Дом отдыха стоял на пологом склоне, недалеко от реки. На эту сторону выходила открытая терраса, огороженная длинной балюстрадой и плоскими цементными вазами. От террасы до самого берега, кое-где перехлестываясь, между стриженой акацией и ухоженной травкой тянулись узкие, в два следа, торные дорожки.

Я прошла немного, села на прохладную лавочку. У берега в камышах тихонько ворковали лягушки. А на том конце парка, в столовке, гремела посуда, смеялись, и наши девчата запевали совместно с отдыхающими.

— Неужели, Тамара, ты испугалась! — послышался ленивый голос на соседней тропке.

— Конечно, испугалась…

Я сразу поняла — Игорь Тимофеевич нашел кондукторшу.

— Тебя ни разу не обнимали? — спросил он насмешливо.
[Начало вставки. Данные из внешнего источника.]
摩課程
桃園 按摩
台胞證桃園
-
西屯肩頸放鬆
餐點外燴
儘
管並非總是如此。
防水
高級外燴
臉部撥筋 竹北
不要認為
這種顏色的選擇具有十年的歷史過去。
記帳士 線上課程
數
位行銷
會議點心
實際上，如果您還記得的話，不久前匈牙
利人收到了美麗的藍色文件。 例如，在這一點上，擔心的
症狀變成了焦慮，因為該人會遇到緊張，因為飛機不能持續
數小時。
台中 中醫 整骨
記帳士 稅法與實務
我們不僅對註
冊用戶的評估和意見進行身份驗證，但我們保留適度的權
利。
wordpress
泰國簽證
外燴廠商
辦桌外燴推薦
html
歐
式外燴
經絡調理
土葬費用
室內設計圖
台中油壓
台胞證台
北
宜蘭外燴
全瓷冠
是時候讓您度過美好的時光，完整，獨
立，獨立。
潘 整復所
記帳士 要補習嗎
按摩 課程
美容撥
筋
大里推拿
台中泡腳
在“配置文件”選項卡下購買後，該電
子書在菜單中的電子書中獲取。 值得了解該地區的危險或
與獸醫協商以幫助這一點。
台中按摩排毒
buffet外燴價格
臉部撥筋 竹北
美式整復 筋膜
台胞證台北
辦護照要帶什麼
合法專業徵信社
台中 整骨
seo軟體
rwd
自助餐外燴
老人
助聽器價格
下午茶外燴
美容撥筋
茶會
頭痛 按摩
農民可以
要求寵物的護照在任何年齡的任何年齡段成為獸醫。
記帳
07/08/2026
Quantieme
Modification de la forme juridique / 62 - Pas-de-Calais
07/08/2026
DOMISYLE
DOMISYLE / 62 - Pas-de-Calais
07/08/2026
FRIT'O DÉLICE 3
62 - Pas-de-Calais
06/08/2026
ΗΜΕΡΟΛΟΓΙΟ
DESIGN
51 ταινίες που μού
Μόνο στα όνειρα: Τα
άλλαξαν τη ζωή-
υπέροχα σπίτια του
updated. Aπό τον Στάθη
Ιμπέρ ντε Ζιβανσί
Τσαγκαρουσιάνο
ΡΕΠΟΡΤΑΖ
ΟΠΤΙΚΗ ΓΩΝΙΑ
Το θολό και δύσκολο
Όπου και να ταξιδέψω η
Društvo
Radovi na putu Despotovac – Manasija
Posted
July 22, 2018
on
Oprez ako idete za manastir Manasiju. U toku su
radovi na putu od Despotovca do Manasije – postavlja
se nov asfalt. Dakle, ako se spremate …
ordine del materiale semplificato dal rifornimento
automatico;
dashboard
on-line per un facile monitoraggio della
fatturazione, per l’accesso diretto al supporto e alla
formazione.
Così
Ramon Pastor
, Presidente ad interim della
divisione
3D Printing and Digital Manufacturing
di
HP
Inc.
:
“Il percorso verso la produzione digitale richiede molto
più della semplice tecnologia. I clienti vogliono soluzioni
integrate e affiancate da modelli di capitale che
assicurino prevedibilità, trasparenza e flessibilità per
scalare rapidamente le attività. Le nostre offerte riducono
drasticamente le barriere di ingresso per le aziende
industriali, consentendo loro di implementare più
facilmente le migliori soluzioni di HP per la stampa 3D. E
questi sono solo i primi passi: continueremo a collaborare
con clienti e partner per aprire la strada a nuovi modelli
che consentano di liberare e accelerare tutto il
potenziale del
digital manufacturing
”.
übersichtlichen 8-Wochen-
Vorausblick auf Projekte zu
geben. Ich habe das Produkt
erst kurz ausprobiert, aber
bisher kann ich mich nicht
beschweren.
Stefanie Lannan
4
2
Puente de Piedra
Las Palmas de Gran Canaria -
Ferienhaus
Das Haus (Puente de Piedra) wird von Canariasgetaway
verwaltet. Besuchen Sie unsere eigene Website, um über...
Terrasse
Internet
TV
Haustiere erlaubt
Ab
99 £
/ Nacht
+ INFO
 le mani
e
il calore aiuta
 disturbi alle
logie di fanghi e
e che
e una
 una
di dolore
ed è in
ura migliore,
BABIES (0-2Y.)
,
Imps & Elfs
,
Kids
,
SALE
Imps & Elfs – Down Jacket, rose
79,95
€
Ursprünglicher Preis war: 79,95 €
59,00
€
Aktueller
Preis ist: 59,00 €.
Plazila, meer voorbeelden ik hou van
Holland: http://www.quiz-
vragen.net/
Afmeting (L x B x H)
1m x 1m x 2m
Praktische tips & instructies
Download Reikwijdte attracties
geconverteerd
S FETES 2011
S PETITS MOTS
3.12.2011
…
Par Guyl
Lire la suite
— Почему не обнимали? Обнимали.

— Ну вот.

— Это было просто так. Чепуха. Мальчики.

— Ясно. Мальчикам можно, а мне нельзя.

— Да. Вам нельзя.

С минуту ничего не было слышно.

— Какая луна, а? — сказала Тамара где-то совсем близко. И, подождав немного, добавила: — Не сердитесь. Правда, вам нельзя.

— Почему?

— Вы знаете почему. Потому что…

Я поднялась и пошла. В середине парка возвышался полированный гранитный пьедестал со снятыми буквами. На нем стояла бронзовая ваза. У черного хода столовой терпеливо сидели четыре собаки. Возле мастерских блестела, как облитая, гора каменного угля. Там же ждала наша машина.

Я забралась в кабинку.

Пастухов спал сильным сном, положив голову на баранку, и не услышал, как я привалилась к нему.

А в столовой поют во всю мочь, стараются, кто кого перекричит. Эта обедня на час, не меньше.

Только придремалась — снова голоса. Никакого покоя нет.

— Вот и грузовик, — грустно говорил Игорь Тимофеевич. — Сейчас все придут, и поедешь в кабинке до самого шоссе. А там на автобус… А я опять останусь один.

— Вы такой умный, ученый, а печальный, — перебила его Тамара. — Вас, наверное, многие любят. Женщины обожают печальных. Правда?

Игорь Тимофеевич невесело усмехнулся:

— Одна до того обожала, что в Москву, прямо ко мне на работу приехала. Без приглашения. И в самый неподходящий момент. Представляешь: песочим одного полудурка за моральный облик, а она является.

— Какая бесстыдница. Разве можно так нахальничать.

— Что делать? Вызываю приятеля — чучмека. Чучмек положительный. Красит брови. Звать Артур. Едем в ресторан. Артур ведет ее танцевать, а я потихоньку испаряюсь.